* [TASK INPUTS]:
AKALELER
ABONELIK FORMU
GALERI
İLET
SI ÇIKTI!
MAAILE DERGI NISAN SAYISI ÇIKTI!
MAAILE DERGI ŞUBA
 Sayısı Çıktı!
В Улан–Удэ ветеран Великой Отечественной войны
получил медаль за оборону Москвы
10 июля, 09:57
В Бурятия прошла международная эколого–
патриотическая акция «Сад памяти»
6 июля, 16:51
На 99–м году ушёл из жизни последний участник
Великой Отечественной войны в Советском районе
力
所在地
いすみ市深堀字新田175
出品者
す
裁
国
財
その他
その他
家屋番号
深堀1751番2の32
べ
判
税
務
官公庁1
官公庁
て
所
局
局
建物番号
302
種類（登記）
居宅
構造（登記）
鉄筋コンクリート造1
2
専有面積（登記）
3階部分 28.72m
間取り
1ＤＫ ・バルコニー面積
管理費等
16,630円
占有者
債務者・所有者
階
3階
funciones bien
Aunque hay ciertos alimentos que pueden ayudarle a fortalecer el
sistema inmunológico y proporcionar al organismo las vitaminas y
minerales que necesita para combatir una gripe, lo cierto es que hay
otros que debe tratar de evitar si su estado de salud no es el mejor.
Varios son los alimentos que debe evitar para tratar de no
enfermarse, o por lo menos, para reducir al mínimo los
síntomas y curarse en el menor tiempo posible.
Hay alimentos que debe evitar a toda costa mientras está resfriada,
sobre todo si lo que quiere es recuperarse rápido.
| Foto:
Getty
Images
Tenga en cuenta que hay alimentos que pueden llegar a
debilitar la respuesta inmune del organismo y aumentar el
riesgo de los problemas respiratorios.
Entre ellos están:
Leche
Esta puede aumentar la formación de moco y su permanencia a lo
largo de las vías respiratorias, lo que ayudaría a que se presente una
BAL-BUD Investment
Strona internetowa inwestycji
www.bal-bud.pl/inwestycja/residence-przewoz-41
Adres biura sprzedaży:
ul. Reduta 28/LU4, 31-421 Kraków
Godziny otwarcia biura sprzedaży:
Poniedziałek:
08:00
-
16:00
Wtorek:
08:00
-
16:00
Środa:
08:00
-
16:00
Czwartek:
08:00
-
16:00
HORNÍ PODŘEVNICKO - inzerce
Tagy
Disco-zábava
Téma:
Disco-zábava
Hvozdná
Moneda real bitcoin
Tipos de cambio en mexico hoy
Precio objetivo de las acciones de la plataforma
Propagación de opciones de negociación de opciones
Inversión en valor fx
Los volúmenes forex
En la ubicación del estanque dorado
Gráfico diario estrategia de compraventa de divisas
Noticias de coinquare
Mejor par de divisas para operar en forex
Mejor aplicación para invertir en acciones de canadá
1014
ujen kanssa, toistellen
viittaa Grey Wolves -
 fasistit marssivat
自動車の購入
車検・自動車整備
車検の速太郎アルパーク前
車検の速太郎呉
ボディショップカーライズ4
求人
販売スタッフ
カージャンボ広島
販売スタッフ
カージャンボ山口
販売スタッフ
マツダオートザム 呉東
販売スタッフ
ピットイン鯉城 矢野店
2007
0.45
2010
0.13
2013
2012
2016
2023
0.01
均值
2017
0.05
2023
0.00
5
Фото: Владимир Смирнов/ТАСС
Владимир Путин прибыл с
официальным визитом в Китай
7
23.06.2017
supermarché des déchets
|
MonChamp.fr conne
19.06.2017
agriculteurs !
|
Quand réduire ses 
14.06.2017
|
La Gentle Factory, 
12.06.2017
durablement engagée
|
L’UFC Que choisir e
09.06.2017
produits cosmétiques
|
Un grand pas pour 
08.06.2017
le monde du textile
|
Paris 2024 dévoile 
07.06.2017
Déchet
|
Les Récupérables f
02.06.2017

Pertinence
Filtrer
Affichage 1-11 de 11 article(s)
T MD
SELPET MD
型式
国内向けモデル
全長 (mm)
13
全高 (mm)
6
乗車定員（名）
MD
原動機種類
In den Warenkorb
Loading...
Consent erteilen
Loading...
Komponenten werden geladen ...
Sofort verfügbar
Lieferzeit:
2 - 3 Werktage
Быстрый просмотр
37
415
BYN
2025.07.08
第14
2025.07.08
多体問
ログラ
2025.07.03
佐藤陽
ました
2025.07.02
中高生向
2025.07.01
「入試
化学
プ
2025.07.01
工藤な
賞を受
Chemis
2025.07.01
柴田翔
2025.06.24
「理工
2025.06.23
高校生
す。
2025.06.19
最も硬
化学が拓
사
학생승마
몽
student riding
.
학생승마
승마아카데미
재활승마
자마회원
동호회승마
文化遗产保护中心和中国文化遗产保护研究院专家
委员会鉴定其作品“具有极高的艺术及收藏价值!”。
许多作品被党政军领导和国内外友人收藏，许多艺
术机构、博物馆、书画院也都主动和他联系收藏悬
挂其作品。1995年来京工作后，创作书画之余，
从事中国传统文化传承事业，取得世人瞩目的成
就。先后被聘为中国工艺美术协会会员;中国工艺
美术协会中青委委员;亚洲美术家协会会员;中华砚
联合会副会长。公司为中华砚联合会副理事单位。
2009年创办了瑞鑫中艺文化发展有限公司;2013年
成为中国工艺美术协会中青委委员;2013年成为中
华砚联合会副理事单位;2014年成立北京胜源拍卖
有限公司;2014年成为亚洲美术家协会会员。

* [PROBLEM STATEMENT]:
Render the lines of the listing, from the first line through the line containing "Aunque hay ciertos", as a JSON list of strings with one string per line, leaving out blank lines.

* [EXERCISE RESULT]:
[
  "AKALELER",
  "ABONELIK FORMU",
  "GALERI",
  "İLET",
  "SI ÇIKTI!",
  "MAAILE DERGI NISAN SAYISI ÇIKTI!",
  "MAAILE DERGI ŞUBA",
  " Sayısı Çıktı!",
  "В Улан–Удэ ветеран Великой Отечественной войны",
  "получил медаль за оборону Москвы",
  "10 июля, 09:57",
  "В Бурятия прошла международная эколого–",
  "патриотическая акция «Сад памяти»",
  "6 июля, 16:51",
  "На 99–м году ушёл из жизни последний участник",
  "Великой Отечественной войны в Советском районе",
  "力",
  "所在地",
  "いすみ市深堀字新田175",
  "出品者",
  "す",
  "裁",
  "国",
  "財",
  "その他",
  "その他",
  "家屋番号",
  "深堀1751番2の32",
  "べ",
  "判",
  "税",
  "務",
  "官公庁1",
  "官公庁",
  "て",
  "所",
  "局",
  "局",
  "建物番号",
  "302",
  "種類（登記）",
  "居宅",
  "構造（登記）",
  "鉄筋コンクリート造1",
  "2",
  "専有面積（登記）",
  "3階部分 28.72m",
  "間取り",
  "1ＤＫ ・バルコニー面積",
  "管理費等",
  "16,630円",
  "占有者",
  "債務者・所有者",
  "階",
  "3階",
  "funciones bien",
  "Aunque hay ciertos alimentos que pueden ayudarle a fortalecer el"
]